Funny is a feminist issue

A SYTYCB entry

This week, the world lost one of its great funny women— nay, funny people— Phyllis Diller. Ms. Diller had been a showbusiness staple from the early 1950’s onwards, and is credited as the woman who broke through the comedy glass ceiling.  Onstage, she portrayed an eccentric housewife, and was known for her self-deprecating humor and outlandish fashion.

Despite the fact that Diller’s presence in comedy predates most of the famous names in comedy today by a good twenty years, the argument still comes up on a fairly regular basis that women are “not funny.”  A look back at some of the great comediennes of all time proves this wrong on example alone.  Diller, Lucille Ball, Joan Rivers, Ellen Degeneres, Whoopi Goldberg, Kathy Griffin, Kristen Wiig, Sarah Silverman, etc. etc. Whether you find them funny or not, their marks on the entertainment world are undeniable.
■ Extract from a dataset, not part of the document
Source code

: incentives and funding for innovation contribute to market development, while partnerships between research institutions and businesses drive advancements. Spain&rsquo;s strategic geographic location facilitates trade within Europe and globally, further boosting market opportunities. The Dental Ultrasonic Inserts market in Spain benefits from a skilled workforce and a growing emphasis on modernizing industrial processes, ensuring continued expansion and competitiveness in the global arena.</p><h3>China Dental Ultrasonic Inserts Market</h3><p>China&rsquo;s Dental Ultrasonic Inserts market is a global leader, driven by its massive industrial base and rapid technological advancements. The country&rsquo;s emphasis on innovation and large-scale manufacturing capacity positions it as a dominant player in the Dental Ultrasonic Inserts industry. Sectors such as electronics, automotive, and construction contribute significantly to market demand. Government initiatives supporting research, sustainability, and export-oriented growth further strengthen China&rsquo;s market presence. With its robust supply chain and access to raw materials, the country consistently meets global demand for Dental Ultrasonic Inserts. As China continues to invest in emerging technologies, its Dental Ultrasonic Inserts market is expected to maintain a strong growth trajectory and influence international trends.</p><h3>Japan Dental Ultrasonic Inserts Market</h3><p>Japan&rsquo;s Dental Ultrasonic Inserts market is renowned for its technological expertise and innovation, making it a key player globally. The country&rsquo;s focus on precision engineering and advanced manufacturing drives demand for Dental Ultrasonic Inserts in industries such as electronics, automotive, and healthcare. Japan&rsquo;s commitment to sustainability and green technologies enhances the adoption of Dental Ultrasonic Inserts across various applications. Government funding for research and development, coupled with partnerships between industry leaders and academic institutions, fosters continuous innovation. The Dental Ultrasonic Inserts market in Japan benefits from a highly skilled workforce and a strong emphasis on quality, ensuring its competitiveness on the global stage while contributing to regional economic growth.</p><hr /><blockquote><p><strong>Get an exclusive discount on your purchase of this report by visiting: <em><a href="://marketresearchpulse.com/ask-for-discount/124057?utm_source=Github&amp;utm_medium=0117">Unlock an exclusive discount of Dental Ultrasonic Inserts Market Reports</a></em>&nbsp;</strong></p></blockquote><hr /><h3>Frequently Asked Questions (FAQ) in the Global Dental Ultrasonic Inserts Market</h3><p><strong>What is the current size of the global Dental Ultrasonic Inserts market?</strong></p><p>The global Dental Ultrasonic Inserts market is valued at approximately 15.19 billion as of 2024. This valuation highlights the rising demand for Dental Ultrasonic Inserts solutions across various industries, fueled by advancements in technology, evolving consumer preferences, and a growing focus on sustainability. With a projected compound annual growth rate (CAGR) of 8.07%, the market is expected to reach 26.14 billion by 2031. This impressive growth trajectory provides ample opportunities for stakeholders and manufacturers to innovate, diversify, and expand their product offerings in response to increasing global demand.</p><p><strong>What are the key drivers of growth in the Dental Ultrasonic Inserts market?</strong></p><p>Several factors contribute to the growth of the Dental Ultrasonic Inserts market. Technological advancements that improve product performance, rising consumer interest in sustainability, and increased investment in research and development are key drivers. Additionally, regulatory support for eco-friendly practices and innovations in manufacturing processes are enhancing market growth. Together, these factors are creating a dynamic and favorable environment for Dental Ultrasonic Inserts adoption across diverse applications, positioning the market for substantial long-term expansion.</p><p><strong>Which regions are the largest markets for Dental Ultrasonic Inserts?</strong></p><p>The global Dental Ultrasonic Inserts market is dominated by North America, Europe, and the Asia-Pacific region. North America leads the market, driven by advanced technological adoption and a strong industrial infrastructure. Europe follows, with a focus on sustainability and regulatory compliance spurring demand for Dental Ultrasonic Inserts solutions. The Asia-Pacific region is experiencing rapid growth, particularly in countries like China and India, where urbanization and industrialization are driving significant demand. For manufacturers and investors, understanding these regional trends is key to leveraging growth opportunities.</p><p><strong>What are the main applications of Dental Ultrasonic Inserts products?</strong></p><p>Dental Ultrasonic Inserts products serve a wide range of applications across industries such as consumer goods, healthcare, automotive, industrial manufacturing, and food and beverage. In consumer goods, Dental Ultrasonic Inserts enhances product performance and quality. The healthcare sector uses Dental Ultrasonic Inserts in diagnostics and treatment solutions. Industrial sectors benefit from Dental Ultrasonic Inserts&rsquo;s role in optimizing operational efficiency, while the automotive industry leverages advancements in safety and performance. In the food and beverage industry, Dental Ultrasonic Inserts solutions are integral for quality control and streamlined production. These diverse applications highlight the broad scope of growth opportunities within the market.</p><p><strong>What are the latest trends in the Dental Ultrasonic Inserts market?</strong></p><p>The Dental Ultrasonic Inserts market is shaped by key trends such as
But why is it so easy to write off women as “unfunny” in light of so many names? Stand-up comedy itself is a very personal, almost sexual art form.  Even Freud, in his analysis of comedy, notes the similarities between the rise of tension and release inherent in joke-telling and the sexual act itself. Comedy, oftentimes, involves story of personal failure, like Diller’s self-deprecating housewife, in order to get a laugh. It is a medium full of failures that can eclipse successes.

In other words, it’s intimate. It requires an empathy between audience and artist that many other media don’t. And, for a lot of men, this intimacy, empathy, and trust of a woman is abnormal and scary. To accept that a female comedian is funny is to accept that she has something relate-able to say. Many men, steeped in the particular brand of masculinity that rejects anything even remotely “feminine,” refuse to relate to a woman, period. Instead of focusing on what they have in common with Diller’s on-stage persona, such as bodily insecurities or a distant partner, they focus on what makes her different— her gender, her fashion, her trademark laugh.

The truth is, it’s not that women are “unfunny,” it’s that some men simply don’t have the right sense of humor. Ironic, since we Feminists are the ones always accused of being “humorless.”